Your objective: For this exercise, retype each line of the material below verbatim and omit any picture.

Data section:

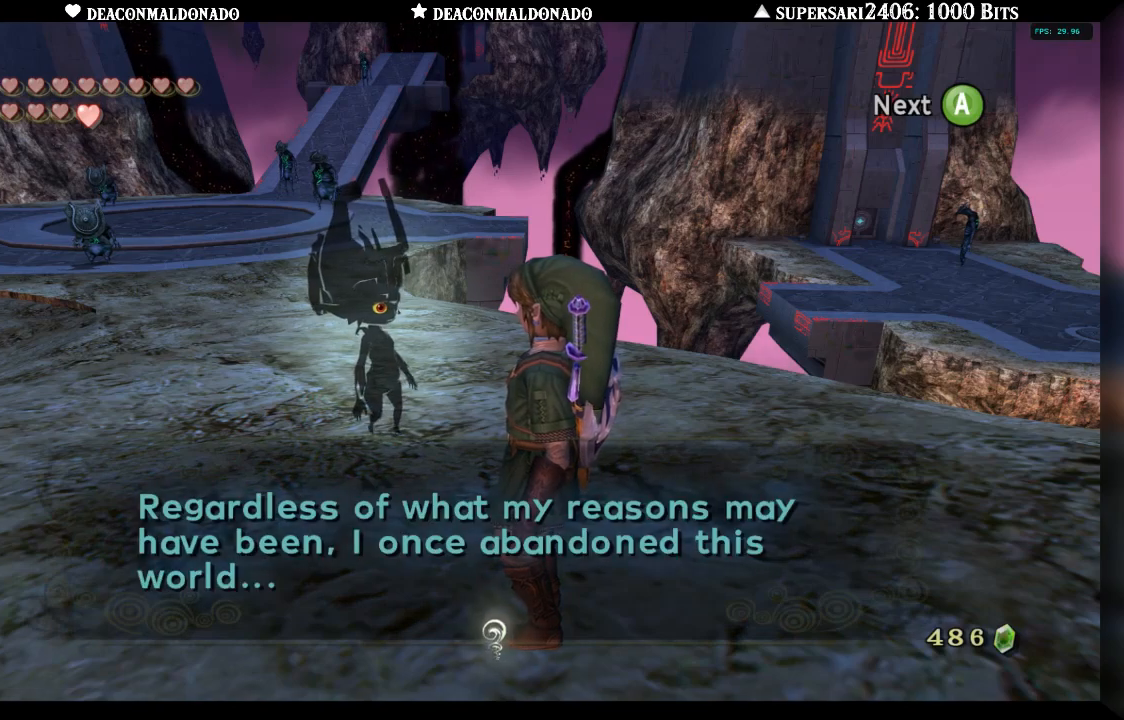
{"buttons": [], "left_stick": "center", "right_stick": "center", "events": []}
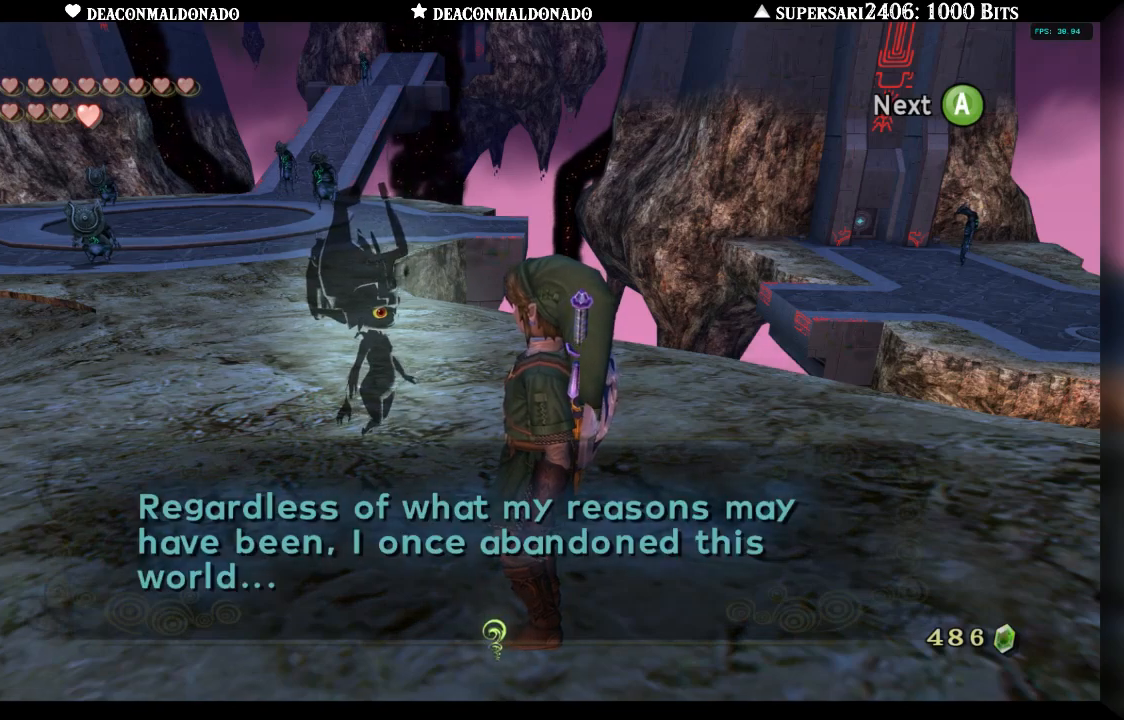
{"buttons": [], "left_stick": "center", "right_stick": "center", "events": []}
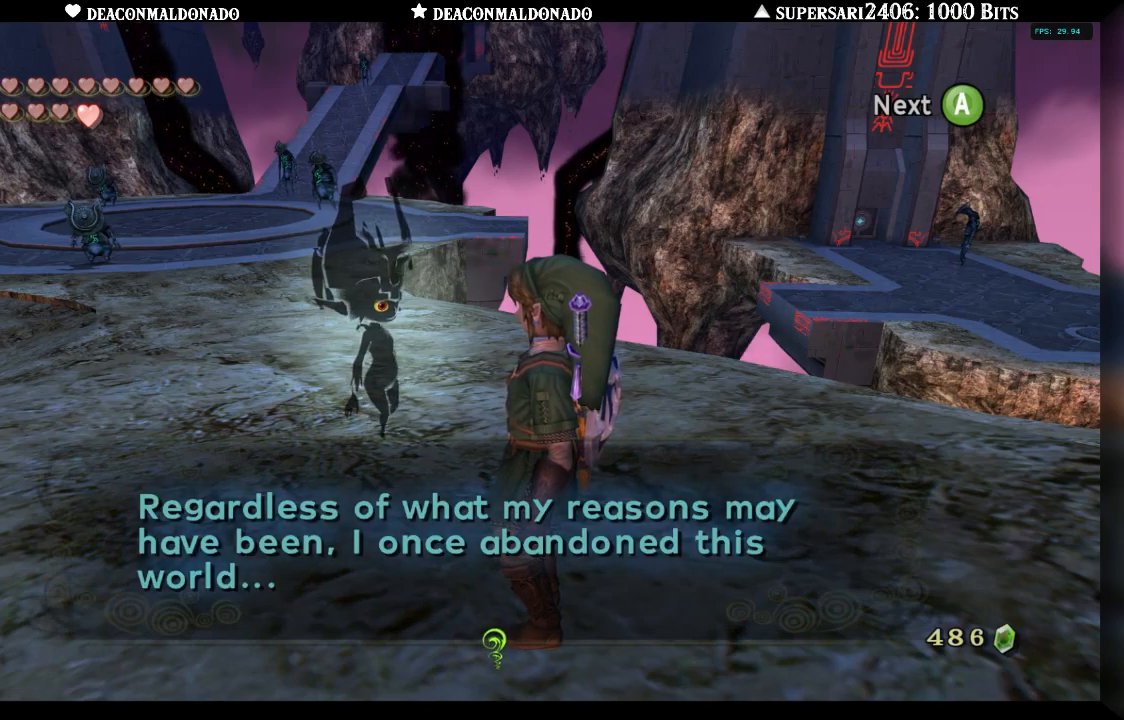
{"buttons": [], "left_stick": "center", "right_stick": "center", "events": []}
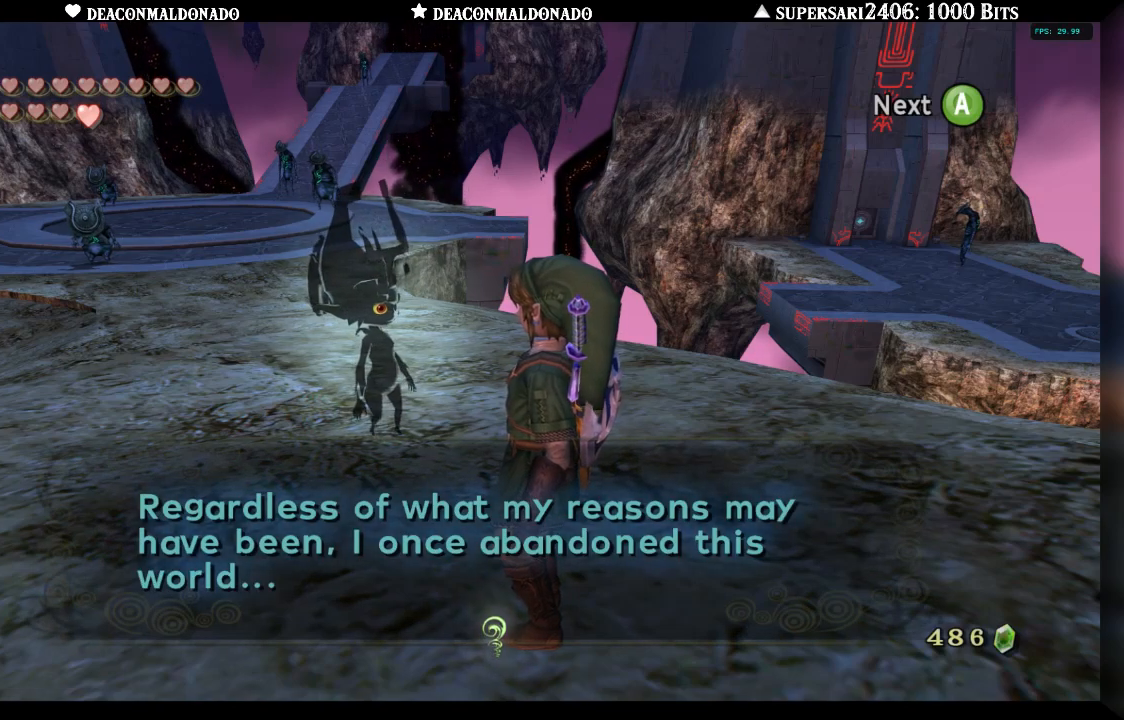
{"buttons": ["A"], "left_stick": "center", "right_stick": "center", "events": [[383, "A", "down"]]}
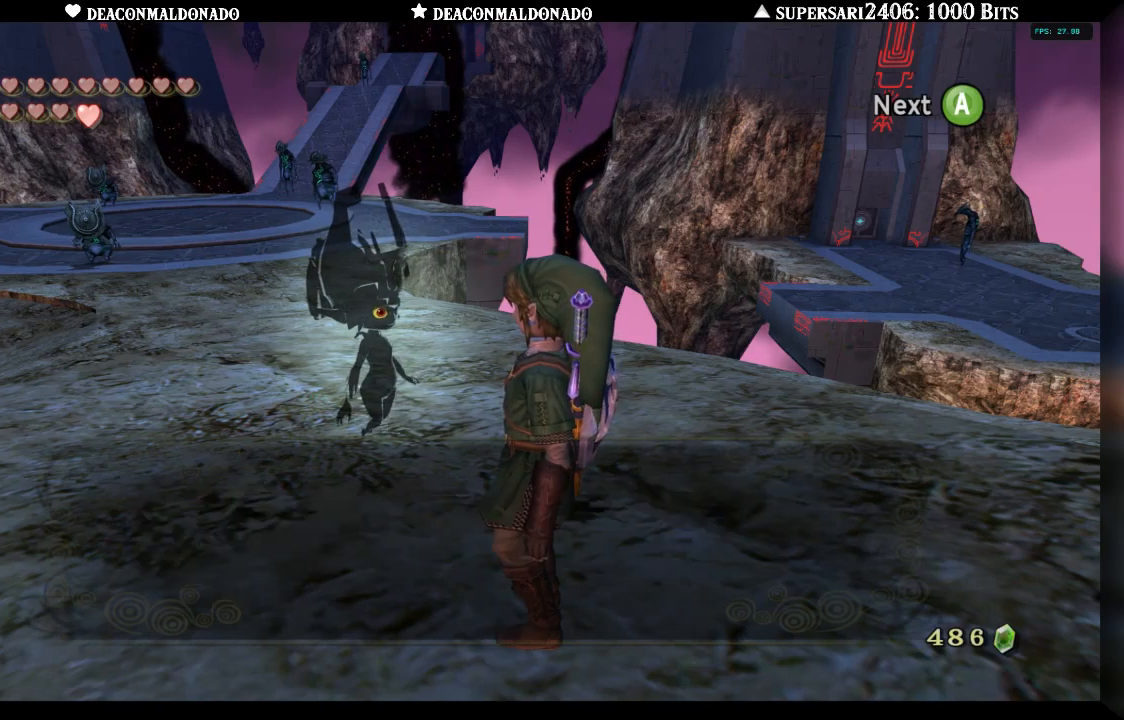
{"buttons": [], "left_stick": "center", "right_stick": "center", "events": [[17, "A", "up"], [383, "A", "down"], [500, "A", "up"]]}
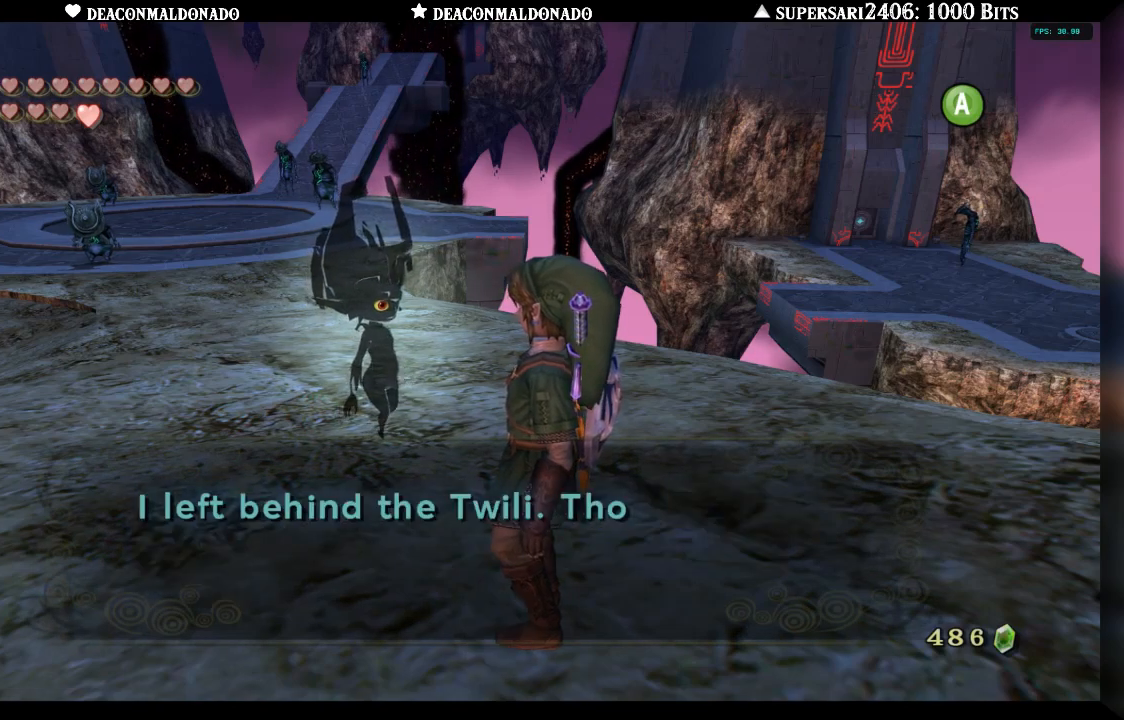
{"buttons": [], "left_stick": "center", "right_stick": "center", "events": []}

Exercise output:
{"buttons": [], "left_stick": "center", "right_stick": "center", "events": []}
{"buttons": [], "left_stick": "center", "right_stick": "center", "events": []}
{"buttons": [], "left_stick": "center", "right_stick": "center", "events": []}
{"buttons": ["A"], "left_stick": "center", "right_stick": "center", "events": [[383, "A", "down"]]}
{"buttons": [], "left_stick": "center", "right_stick": "center", "events": [[17, "A", "up"], [383, "A", "down"], [500, "A", "up"]]}
{"buttons": [], "left_stick": "center", "right_stick": "center", "events": []}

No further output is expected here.